Comparison with State-of-the-Art

Perhaps the most impressive statistic from the paper is how HAST compares to other “low-resource” methods in the literature.

Table 4: Comparison with previous works that have investigated low-resource methods. Comparison includes sample sizes (N).

On the AG’s News dataset, HAST achieves 0.886 accuracy with 130 samples. A previous BERT-based active learning method required 525 samples to reach a comparable 0.904. On DBPedia, HAST matches the performance of a method using 420 samples, again using only 130.

This represents a 3x to 4x reduction in labeling effort compared to previous strong baselines.

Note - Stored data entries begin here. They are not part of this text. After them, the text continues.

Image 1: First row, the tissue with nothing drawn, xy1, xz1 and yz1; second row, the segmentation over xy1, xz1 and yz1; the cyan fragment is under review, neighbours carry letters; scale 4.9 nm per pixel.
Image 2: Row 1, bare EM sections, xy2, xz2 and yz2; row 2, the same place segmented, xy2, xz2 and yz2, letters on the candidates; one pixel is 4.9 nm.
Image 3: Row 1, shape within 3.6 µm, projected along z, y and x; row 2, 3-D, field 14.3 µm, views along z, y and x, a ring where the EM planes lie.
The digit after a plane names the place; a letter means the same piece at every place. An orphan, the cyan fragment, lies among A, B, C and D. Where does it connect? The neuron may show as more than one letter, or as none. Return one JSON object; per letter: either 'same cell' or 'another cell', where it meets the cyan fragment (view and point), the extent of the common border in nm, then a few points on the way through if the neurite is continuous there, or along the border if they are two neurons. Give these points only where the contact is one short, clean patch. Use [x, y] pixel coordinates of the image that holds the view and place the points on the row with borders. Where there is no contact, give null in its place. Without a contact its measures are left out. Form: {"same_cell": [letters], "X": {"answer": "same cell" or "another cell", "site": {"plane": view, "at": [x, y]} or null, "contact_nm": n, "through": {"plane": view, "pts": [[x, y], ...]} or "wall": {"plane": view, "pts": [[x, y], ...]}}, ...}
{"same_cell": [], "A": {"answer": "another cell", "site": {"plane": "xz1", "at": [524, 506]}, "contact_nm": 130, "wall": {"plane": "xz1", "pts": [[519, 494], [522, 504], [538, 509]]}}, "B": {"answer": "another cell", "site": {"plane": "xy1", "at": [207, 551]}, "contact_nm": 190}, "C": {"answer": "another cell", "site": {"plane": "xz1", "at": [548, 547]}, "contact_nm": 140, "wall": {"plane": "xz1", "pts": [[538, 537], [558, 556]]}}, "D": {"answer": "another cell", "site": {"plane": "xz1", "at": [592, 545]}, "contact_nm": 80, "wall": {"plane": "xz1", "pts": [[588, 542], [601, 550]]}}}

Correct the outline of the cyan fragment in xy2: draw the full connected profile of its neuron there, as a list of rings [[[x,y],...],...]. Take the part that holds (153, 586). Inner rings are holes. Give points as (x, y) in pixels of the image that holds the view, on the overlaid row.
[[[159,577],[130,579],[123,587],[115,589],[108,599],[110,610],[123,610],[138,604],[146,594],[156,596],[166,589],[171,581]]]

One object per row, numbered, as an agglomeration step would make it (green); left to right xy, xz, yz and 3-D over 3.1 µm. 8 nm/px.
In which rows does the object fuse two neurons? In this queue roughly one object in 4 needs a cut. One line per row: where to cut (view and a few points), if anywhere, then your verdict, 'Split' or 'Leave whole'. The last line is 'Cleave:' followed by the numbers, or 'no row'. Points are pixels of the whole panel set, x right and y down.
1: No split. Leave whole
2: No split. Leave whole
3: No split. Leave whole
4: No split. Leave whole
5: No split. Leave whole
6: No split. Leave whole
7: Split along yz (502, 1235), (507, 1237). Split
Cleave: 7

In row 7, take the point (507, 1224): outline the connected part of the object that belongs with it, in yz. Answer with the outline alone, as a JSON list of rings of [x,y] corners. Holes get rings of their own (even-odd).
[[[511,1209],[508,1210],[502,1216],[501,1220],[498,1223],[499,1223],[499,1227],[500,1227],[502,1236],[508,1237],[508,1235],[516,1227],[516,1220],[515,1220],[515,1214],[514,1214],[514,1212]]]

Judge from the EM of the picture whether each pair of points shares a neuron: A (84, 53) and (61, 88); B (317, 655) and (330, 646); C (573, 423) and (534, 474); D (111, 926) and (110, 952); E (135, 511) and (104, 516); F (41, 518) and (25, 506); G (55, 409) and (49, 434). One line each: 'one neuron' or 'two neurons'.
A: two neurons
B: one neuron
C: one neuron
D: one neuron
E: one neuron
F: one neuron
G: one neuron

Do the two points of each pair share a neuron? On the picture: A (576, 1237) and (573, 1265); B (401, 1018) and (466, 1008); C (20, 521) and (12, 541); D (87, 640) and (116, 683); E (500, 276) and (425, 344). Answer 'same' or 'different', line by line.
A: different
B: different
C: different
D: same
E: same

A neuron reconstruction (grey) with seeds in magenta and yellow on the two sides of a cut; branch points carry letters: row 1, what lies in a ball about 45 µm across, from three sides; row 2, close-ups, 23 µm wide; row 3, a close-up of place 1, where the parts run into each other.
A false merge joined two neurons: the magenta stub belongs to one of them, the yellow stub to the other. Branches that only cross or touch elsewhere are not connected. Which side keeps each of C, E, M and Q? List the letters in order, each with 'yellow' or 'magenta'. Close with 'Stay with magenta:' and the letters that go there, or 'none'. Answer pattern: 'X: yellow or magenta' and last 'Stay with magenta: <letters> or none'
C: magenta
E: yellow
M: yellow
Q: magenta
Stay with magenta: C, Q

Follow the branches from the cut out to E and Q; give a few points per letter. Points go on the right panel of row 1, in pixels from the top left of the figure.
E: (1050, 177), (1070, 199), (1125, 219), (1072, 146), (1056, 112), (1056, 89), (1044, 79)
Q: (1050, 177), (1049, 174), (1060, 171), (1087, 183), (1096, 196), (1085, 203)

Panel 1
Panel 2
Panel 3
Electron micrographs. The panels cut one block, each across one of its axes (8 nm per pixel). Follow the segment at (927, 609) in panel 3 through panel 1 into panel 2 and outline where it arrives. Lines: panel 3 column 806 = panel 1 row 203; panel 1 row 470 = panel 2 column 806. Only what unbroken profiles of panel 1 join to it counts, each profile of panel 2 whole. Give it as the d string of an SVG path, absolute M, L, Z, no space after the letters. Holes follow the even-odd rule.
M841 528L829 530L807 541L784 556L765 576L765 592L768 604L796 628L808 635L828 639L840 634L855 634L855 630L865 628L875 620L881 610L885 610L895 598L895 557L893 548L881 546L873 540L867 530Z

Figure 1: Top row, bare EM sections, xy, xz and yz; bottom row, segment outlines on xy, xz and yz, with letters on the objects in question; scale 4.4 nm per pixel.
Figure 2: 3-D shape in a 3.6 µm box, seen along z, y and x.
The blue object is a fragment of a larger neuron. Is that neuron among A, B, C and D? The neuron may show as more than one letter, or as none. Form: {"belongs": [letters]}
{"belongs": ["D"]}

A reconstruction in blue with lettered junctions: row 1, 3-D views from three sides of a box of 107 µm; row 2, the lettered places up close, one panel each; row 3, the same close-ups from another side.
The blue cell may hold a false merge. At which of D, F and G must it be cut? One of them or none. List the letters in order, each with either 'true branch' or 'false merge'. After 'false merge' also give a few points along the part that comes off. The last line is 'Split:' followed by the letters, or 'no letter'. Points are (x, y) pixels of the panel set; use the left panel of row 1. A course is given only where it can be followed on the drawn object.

Conclusion and Implications

The HAST approach demonstrates that we don’t necessarily need massive datasets to build high-performing text classifiers. By combining Contrastive Learning (to create a meaningful data map), Active Learning (to let humans solve the hard cases), and Self-Training (to let machines solve the easy cases), we can achieve state-of-the-art results with minimal human effort.

Why does this matter?

  1. Cost: It drastically reduces the budget required for data annotation.
  2. Accessibility: Smaller organizations without data teams can build custom classifiers.
  3. Efficiency: It proves that smaller models (like the 110M parameter models used here), when trained smartly, can be incredibly powerful tools.

As we move forward in the AI landscape, the focus is shifting from “how big is your model?” to “how efficient is your data?” Papers like this pave the way for a more sustainable, accessible approach to Natural Language Processing.